About going to God first - yes, that's something that God's been teaching me too over many years, Jo'Anne. I had a tendancy to first go to family or friends and then to God. God's shown me that in some instances I need only go to Him full stop. Amazed at His answers too. So much to learn in this life of ours, but praise our awesome God that He is very patient with us.
It was lovely hearing of your close walk with God and your journey with Him dear friend. Well done for listening to Him and for guarding your heart. I know God must be very pleased with His beautiful daughter, Jo'Anne.
Much love and thanks again for sharing.
God bless you with a blessed day and a wonderful week in His Presence,
Anusha XOX :)
Subject: Learning Empathy
Good morning sweet friend :-)
What a lovely post with such a relevant message. It is so true that often we/I forget to stop a while and think about WHY things are possibly happening the way they are. There is usually a jolly good reason, but so often I will get cranky about that very same thing. I don not like grocery shopping ... or any kind of shopping really. I just like to get in and out fast. Hopefully, your supermarkets will have finished their editing very soon, so that you can go back to knowing where everything is. In the meantime, you may have to go with the old adage that 'variety is the spice of life'. Oh, and I must say that I really think God has an amazing sense of humour ;-)
Subject: Re: Learning Empathy
Hey lovely Jo'Anne,
What a tonic it was to hear from you this morning. Thanks so much for not only stopping to read my blogpost but also to comment on it. You've blessed me. You made me chuckle by your comment. Glad to hear you are like me and not made for shopping. I agree that God's sense of humour is wonderful - no wonder there is much to laugh about! He's a good good Father.
And you are a good good friend. :)
Blessings sweet friend and God bless you always.
Subject: Guarding your heart
Hey my celebrity friend,
It's been a while since I went the next step after reading your blog (which I do eventually) to write a comment.
Thank you for this. In fact Sajith spoke on this for two Fridays at church. Luke 10 being the base. It is so so true.
With the new role as grandparents and the many counselings are hearts have been a bit unguarded and the Lord has been gracious with us.
Thank you for this reminder again. Bless you darling Anu
Subject: Re: Guarding your heart
Hey beloved Mich,
How lovely to hear from you. Thank you for taking time out of your busy schedule to stop by and to comment. Always love hearing from you. Delighted to hear that Sajith had preached on this too. I must had a re-read of Luke 10.
Life must be wonderful being grand parents but extra busy too. The Lord is always gracious isn't He?
Blessings sweet Mich and muchest love,
Subject: No rain , no rainbows
Had a long day with much 'rain' since yesterday. Felt low, teary, and yet was aware of His presence . By evening His peace replaced my anxiety...my feelings of hopelessness [because of a situation and misunderstanding] were given to Him who understands. By night the rains came down to a drizzle and I know a rainbow is on the horizon. Thank you for your piece of writing borne out of experience.
I go to bed with a deep sense of peace and much hope!
love and hugs OOO
Subject: Re: No rain , no rainbows
I'm so sorry to hear of your long teary day with rain clouds threatening. So glad you were able to hand over the situation to Him who loves us. I pray that today will dawn with a beautiful rainbow beaming down on you and all those you love.
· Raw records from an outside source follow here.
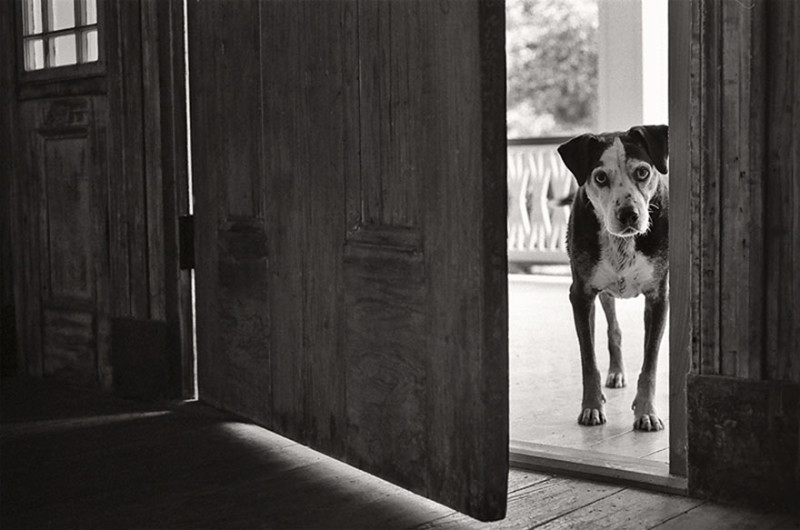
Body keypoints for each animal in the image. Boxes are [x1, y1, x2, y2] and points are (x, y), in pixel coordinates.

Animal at [556, 126, 668, 432]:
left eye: (642, 172)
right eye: (600, 177)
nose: (629, 214)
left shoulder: (658, 296)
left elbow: (650, 363)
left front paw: (647, 412)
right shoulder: (581, 295)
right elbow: (588, 360)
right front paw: (592, 407)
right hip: (601, 294)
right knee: (612, 329)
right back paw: (616, 373)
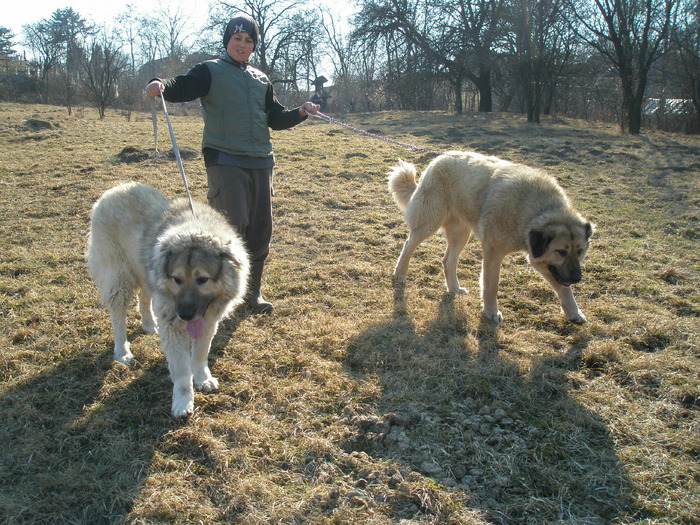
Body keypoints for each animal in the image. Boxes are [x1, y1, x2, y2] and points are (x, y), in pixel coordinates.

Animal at [388, 151, 596, 324]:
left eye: (580, 251)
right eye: (560, 251)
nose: (577, 278)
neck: (537, 210)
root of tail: (442, 157)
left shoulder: (541, 259)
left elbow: (564, 289)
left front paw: (574, 313)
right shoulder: (493, 253)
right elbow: (491, 285)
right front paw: (491, 313)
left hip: (460, 234)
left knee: (448, 260)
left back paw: (454, 289)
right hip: (429, 222)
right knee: (408, 244)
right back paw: (400, 274)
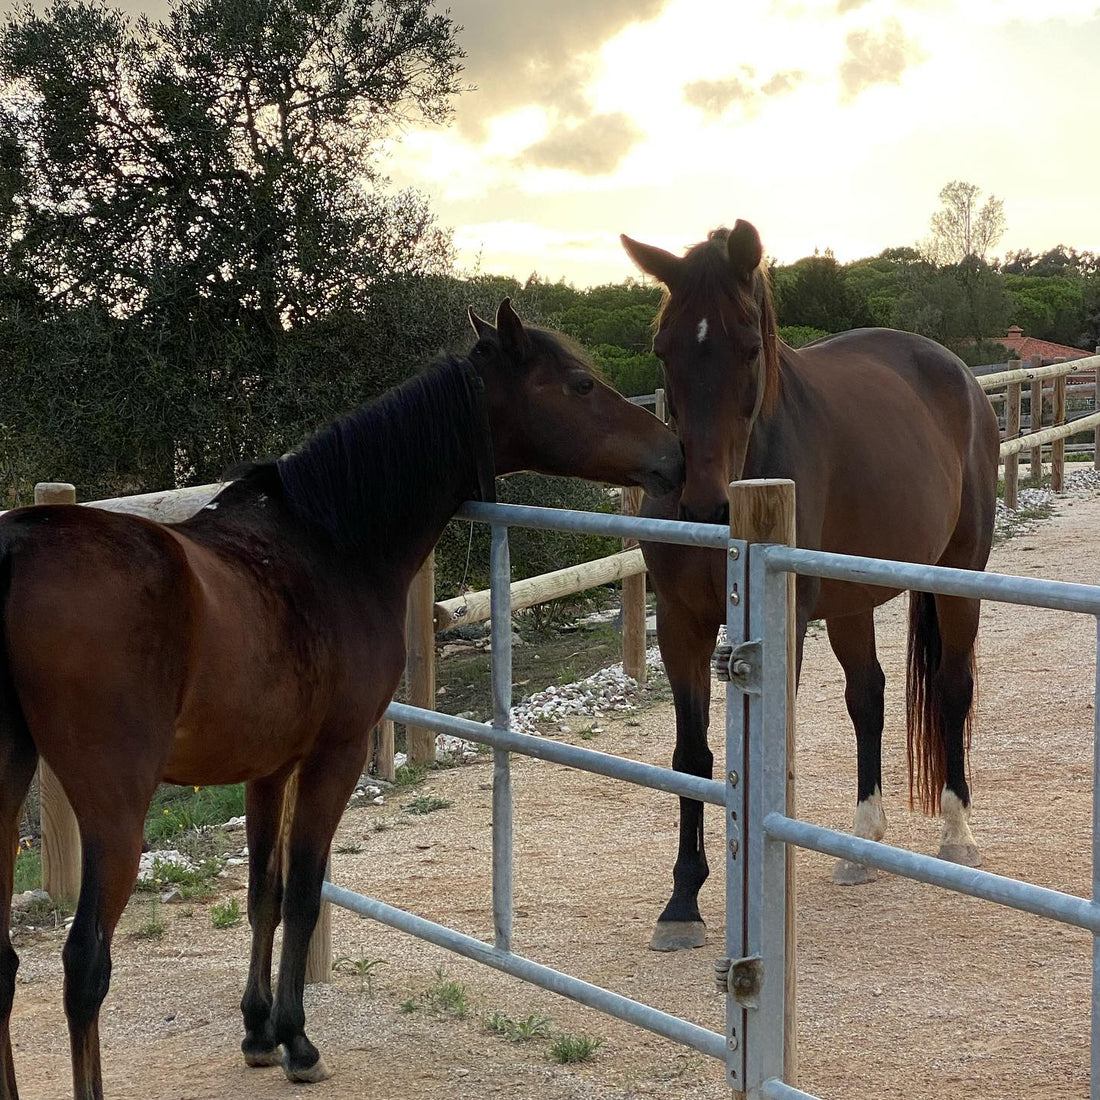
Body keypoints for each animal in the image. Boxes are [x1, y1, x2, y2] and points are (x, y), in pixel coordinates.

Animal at [0, 297, 682, 1095]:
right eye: (577, 383)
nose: (672, 453)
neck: (331, 545)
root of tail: (18, 550)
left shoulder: (267, 769)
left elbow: (263, 892)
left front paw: (257, 1029)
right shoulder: (336, 754)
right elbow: (302, 889)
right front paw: (297, 1041)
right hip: (115, 808)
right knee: (85, 965)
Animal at [624, 221, 1003, 946]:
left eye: (750, 347)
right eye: (662, 349)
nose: (705, 504)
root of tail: (961, 375)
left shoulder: (785, 622)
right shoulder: (683, 623)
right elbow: (692, 755)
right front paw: (682, 900)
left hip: (958, 576)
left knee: (952, 687)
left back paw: (959, 834)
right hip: (852, 600)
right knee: (869, 697)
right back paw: (862, 843)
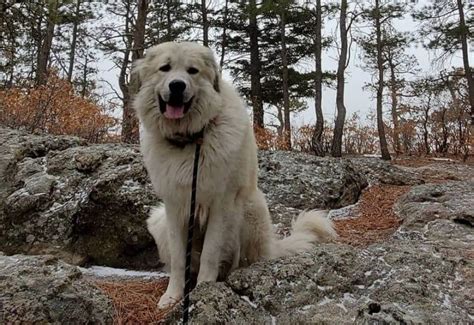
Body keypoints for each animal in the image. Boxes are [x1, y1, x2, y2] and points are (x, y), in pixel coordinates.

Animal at [131, 41, 336, 306]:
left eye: (192, 71)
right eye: (164, 68)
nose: (177, 85)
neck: (191, 139)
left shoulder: (221, 204)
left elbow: (210, 254)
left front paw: (204, 290)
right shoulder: (175, 207)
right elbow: (178, 259)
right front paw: (173, 296)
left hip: (247, 209)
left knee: (242, 260)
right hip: (158, 220)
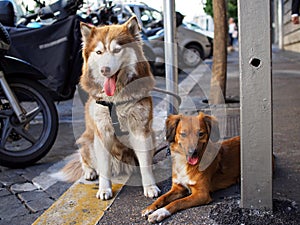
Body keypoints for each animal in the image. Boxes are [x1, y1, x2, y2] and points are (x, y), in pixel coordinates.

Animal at [59, 16, 161, 200]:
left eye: (117, 50)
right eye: (99, 52)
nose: (104, 70)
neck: (116, 99)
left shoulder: (140, 130)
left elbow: (144, 163)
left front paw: (150, 186)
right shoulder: (102, 133)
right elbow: (104, 167)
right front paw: (104, 189)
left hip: (152, 135)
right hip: (88, 140)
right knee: (84, 158)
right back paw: (90, 172)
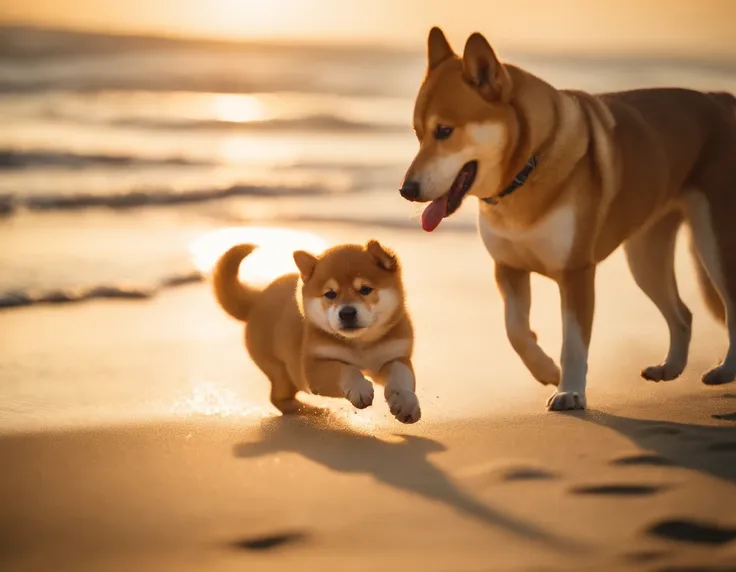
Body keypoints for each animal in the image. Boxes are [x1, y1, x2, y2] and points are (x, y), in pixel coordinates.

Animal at [211, 239, 420, 422]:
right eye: (330, 294)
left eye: (366, 289)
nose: (347, 313)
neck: (360, 344)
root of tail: (257, 300)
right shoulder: (313, 367)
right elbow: (345, 369)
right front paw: (359, 387)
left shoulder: (394, 357)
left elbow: (402, 378)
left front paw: (406, 402)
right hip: (283, 373)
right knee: (277, 397)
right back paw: (310, 410)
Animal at [400, 26, 736, 412]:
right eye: (417, 133)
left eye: (444, 131)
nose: (406, 190)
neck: (525, 172)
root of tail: (720, 98)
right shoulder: (508, 266)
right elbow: (515, 331)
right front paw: (547, 370)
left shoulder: (576, 273)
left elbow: (573, 342)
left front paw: (570, 391)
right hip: (645, 257)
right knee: (682, 314)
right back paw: (671, 367)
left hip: (715, 244)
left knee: (728, 305)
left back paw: (724, 370)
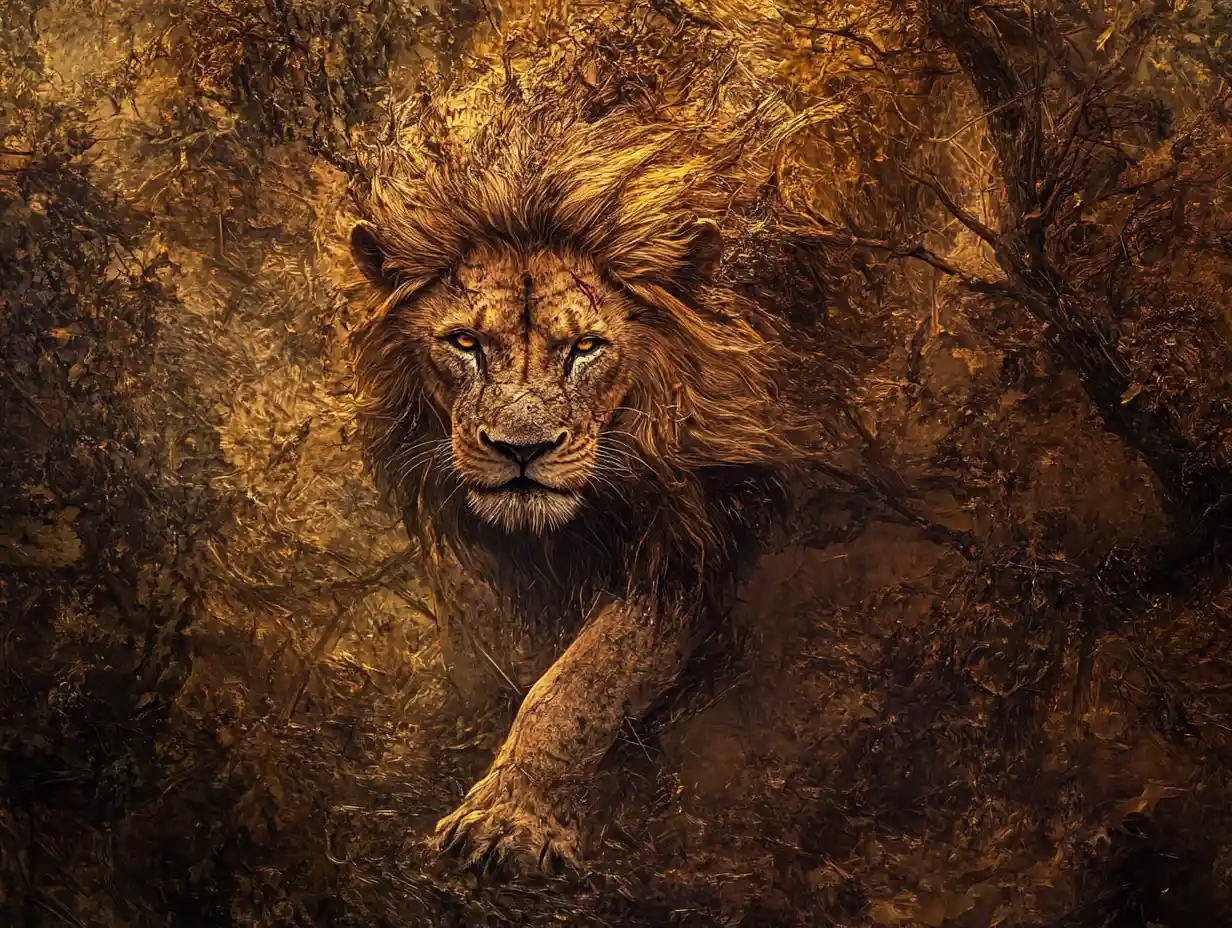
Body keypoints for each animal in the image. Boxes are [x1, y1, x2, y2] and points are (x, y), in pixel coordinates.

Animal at [343, 27, 827, 873]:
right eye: (465, 343)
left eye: (586, 348)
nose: (521, 449)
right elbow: (502, 651)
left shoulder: (689, 532)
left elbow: (577, 686)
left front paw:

With you in prayer and spirit for more rainbows.
Much love and hugs,
Subject: Re: Re: No rain , no rainbows
He did 'clear the skies of misunderstanding' and enabled me to simply say 'sorry, please forgive me' and then a rainbow of promise did appear!
Thanks you for your prayers! He is faithful indeed!
Subject: Re: Re: Re: No rain , no rainbows
Oh beloved sis,
That's wonderful news. Bless you for taking the first step. May there always be rainbows on your horizon.
And God's loving Presence to warm you.